I was meditating with my eight-year-old daughter yesterday. She was sitting on my lap while our dog circled us, looking for attention.
"Just ignore him," I told her. "He'll settle down if we don't pay any attention to him."
Just like our thoughts. If we don't pursue them--in life and during meditation--they will fade, taper off on their own. Don't feed them and soon the thinking mind, ever in pursuit of some new shiny trinket of thought, will move on to the next idea, the latest story.
Repeat as necessary.
Sure enough, the dog soon settled down into his bed next to us.
Within a few minutes my daughter looked up to me and whispered, "I think that I'm done."
"Sure," I said. About ten minutes earlier she had decided that she wanted to meditate, and now she was finished. There was no pressure for her to continue. She was done when she was done.
She stood up and padded out of the room. Inevitably, the dog bounded after her.
Again I couldn't help but smile at the fickleness of the dog. In the East they call the tendency to chase objects, experiences, and thoughts, "monkey mind." Since monkeys aren't common in the West, I think that "puppy mind" is more helpful.

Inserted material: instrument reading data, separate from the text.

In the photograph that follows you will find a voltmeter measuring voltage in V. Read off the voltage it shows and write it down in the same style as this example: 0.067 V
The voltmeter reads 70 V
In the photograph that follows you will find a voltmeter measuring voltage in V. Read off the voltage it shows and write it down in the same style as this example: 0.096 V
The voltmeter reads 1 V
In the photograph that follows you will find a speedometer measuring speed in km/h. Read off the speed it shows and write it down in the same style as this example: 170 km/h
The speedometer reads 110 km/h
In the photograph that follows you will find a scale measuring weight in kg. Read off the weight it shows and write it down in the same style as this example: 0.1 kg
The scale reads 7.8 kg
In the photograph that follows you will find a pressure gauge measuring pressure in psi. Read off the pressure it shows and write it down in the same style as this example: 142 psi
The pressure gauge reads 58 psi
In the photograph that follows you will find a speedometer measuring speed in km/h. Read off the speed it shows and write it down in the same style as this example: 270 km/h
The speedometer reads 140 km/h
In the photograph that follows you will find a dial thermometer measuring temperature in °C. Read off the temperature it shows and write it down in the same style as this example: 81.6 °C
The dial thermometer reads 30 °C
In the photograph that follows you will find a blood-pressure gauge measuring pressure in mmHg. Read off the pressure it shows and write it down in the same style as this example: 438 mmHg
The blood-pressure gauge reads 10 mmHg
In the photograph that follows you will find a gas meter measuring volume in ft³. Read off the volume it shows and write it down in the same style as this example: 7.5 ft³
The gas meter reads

A puppy cannot maintain focus for more than a few moments, as my ten-month-old puppy constantly reminds me. Any distraction becomes an imperative to possess, sniff, or taste. A new person walks into the room and you are no longer important; gaining that person's attention is now the puppy's highest priority.
And that's how the human mind works: it is perpetually on the prowl for the next best thing, the latest colorful object or thought, something to fixate on and then abandon.
Trying to learn from the dog's exit, I turned my attention back to what was actually in front of me, to what was real and not just imagined: speckled carpet illuminated by the fading glow of twilight. My body felt relaxed and my mouth was dry. The television chattered in the other room.
The Great Way is always open and available. It's just a matter of paying attention to what is really in front of us. Come back to that, over and over and over--to this breath, this life.